_ASSIGNMENT_: For each line below that includes the string "along", show the whole line.

======== INPUT ========

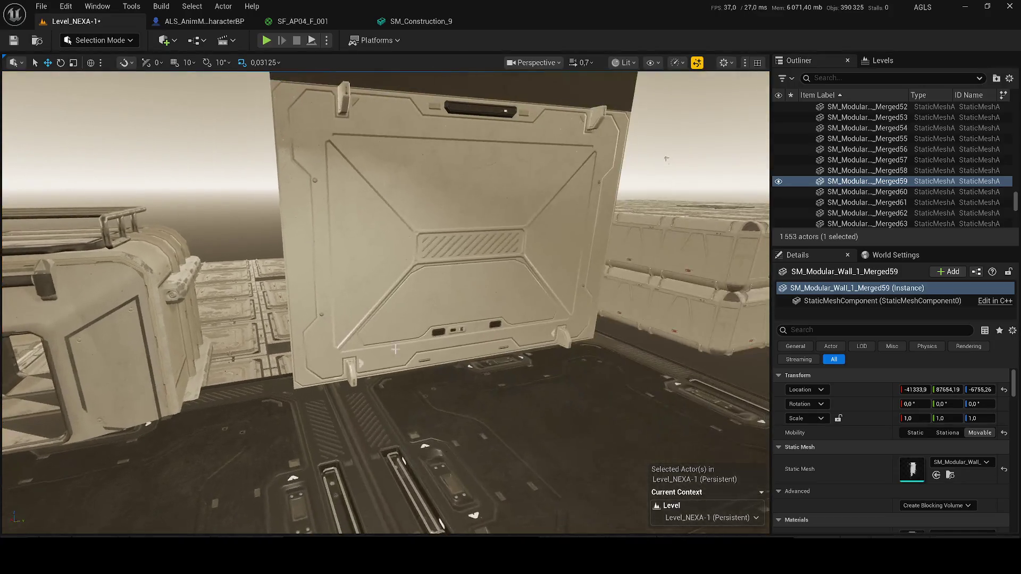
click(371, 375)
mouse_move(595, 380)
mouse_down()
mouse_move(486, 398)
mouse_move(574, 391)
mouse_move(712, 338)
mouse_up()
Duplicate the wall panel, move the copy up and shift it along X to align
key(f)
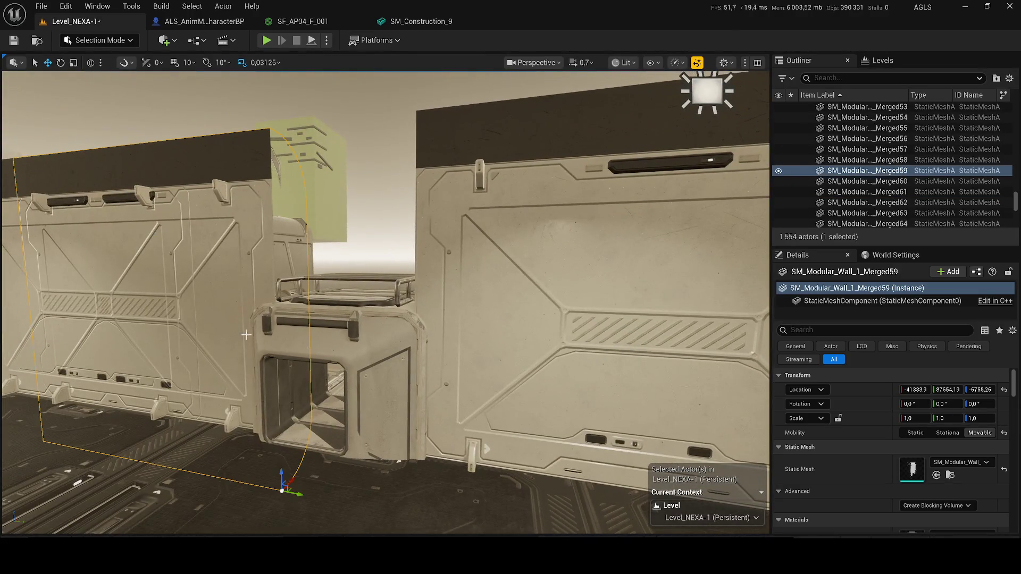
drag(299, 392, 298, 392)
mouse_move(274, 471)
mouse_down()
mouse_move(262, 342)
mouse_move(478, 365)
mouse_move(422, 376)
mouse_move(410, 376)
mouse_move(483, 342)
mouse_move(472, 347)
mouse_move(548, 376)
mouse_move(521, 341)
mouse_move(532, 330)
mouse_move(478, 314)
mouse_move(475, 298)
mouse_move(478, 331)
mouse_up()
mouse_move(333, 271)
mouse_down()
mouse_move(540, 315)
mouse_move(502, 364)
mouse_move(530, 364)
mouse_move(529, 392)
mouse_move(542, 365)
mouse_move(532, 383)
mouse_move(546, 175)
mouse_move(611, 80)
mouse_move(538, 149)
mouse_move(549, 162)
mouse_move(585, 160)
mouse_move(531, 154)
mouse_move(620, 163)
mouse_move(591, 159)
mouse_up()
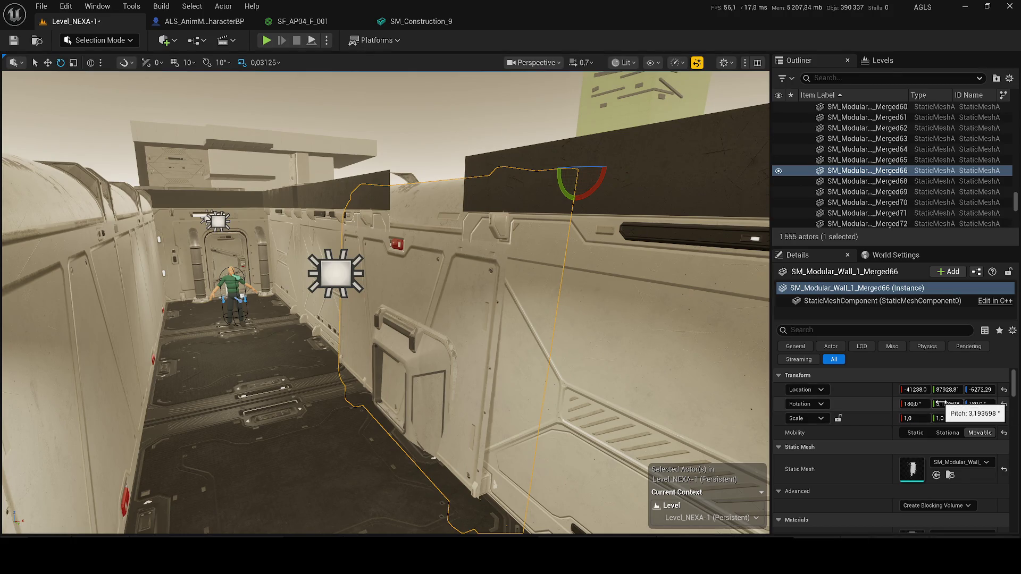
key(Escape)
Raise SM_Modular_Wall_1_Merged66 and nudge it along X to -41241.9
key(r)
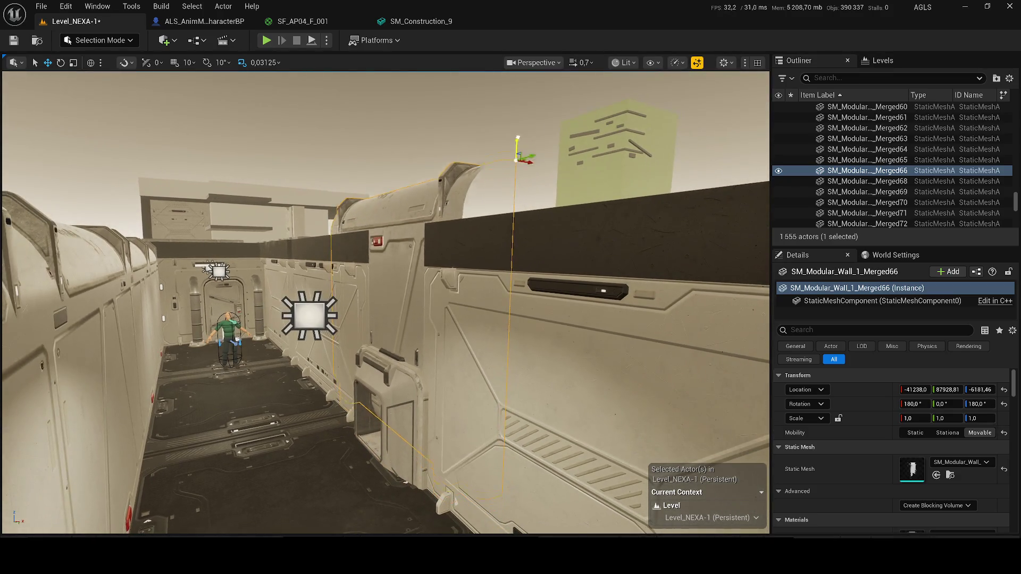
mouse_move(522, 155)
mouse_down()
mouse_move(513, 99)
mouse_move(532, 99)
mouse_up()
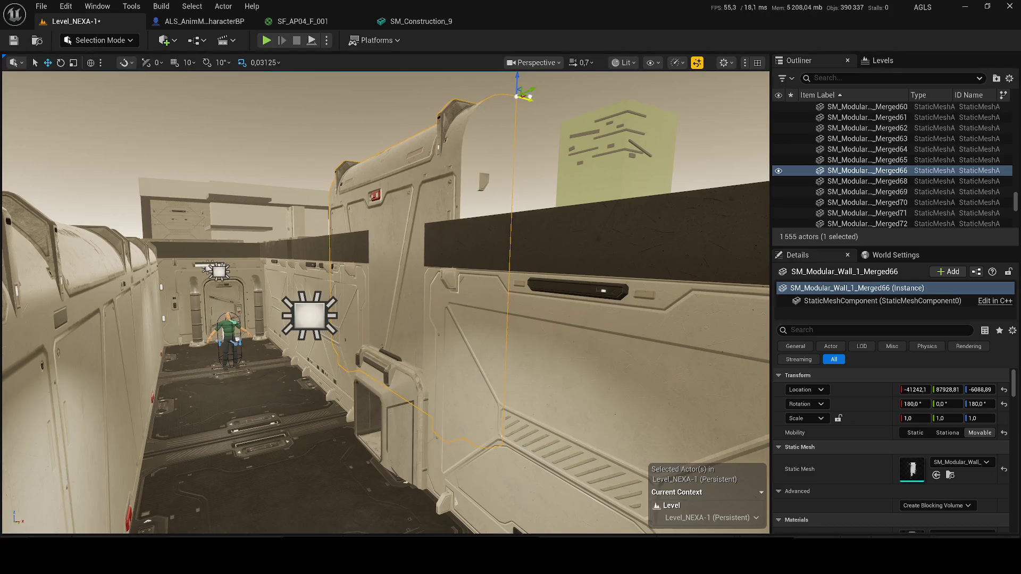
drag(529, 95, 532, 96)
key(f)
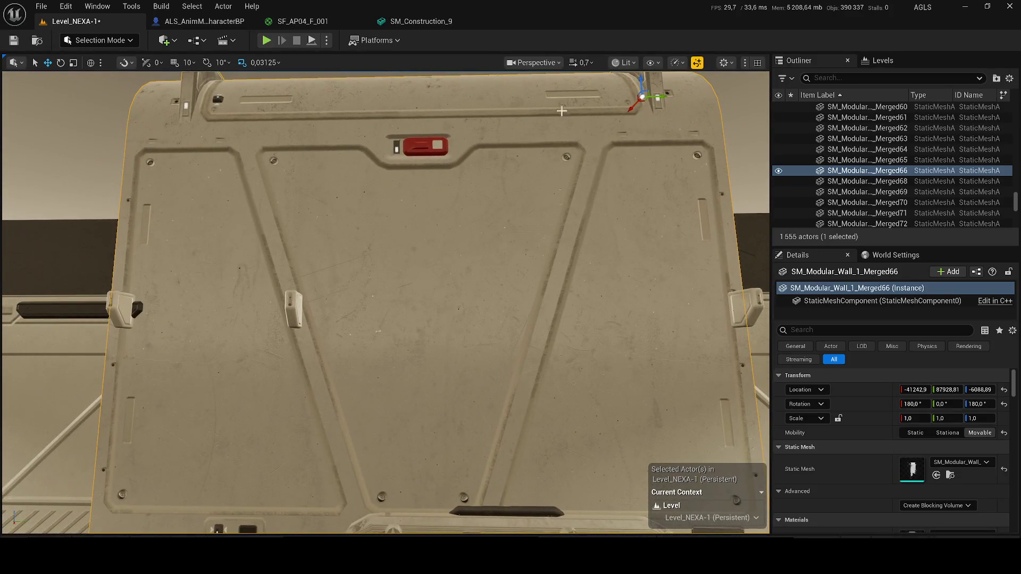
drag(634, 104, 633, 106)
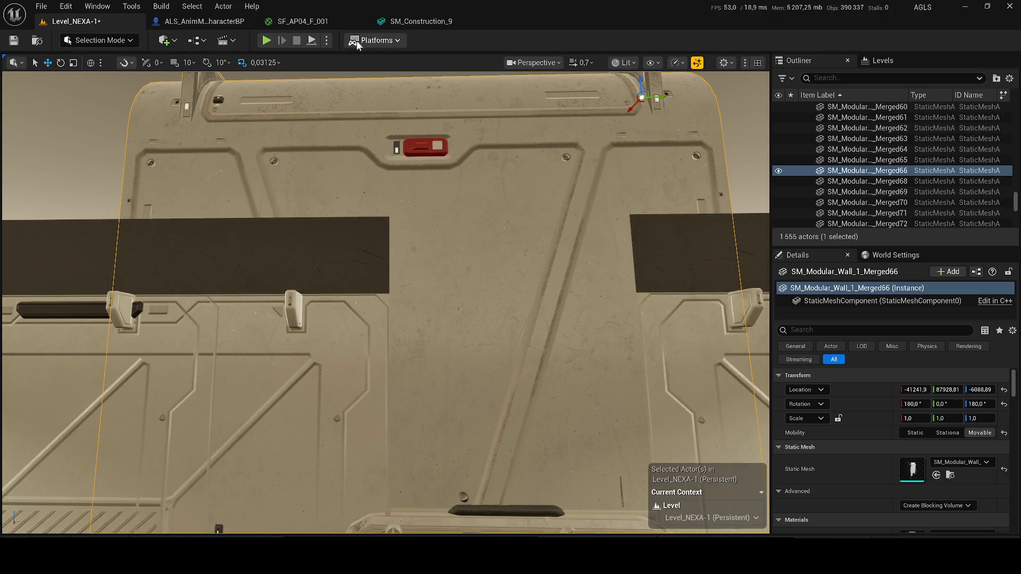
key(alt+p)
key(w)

========

_PROBLEM SOLUTION_:
Duplicate the wall panel, move the copy up and shift it along X to align
Raise SM_Modular_Wall_1_Merged66 and nudge it along X to -41241.9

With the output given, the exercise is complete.